I have suffered with social anxiety pretty much since I was a teenager which partly resulted from school bullying. It got to the point where I became afraid to even leave the house, however I got through it pretty much on my own eventually and for a while became quite a happy confident person who loved people and being social.
However things gradually got worse again after I was in an emotionally abusive relationship which almost destroyed me and it also left me quite isolated. Things had been reasonably ok prior to covid-I was attending a weekly support group and was out and about all the time. I have noticed things getting worse to the point where I even feel shaky talking to loved ones and I find talking on the phone or on zoom is enough to send me into a full blown panic attack.
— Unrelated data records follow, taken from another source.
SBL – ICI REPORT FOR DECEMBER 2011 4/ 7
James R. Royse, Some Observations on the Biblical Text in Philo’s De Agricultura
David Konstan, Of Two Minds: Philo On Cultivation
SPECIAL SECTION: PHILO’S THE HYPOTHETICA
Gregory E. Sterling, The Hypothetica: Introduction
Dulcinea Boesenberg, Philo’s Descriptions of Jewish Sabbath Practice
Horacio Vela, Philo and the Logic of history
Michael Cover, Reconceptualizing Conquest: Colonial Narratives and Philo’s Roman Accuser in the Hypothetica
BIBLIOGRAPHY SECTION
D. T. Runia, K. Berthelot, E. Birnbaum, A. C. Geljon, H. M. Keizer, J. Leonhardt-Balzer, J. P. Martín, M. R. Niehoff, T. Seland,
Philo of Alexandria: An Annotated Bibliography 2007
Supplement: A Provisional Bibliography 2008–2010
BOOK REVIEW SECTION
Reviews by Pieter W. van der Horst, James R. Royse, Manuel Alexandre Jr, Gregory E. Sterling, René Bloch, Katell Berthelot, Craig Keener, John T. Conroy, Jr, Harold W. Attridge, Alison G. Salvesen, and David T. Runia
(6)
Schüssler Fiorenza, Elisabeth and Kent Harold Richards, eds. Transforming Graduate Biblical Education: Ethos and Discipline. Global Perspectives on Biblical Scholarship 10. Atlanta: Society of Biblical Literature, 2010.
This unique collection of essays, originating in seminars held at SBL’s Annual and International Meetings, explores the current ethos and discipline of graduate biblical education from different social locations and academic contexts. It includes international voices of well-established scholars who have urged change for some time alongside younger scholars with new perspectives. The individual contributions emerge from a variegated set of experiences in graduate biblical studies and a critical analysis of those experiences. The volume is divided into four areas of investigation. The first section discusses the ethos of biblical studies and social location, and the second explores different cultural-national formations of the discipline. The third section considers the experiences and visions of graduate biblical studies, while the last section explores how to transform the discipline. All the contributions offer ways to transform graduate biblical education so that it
I have the chance of a job at the opposite end of the country. I know someone who runs an animal shelter and she desperately needs full time help with housekeeping and also the animals. I have done this work before and it was amazing and not even like a job. I wouldn't be earning much but would be living there so would not be paying out rent. I'm determined not to let my anxiety ruin this for me, but it's hard when I seem to be the one self sabotaging all the time.
I see a wonderful therapist, but again it's all been over the phone the past year. He thinks I have made wonderful progress, but my self esteem is so low that I am unable to see it.
I'm in my 30's now and know I can overcome this again as I did it when I was much younger, but I feel incredibly stuck. Anyone else here deal with this or have any tips on how to overcome it?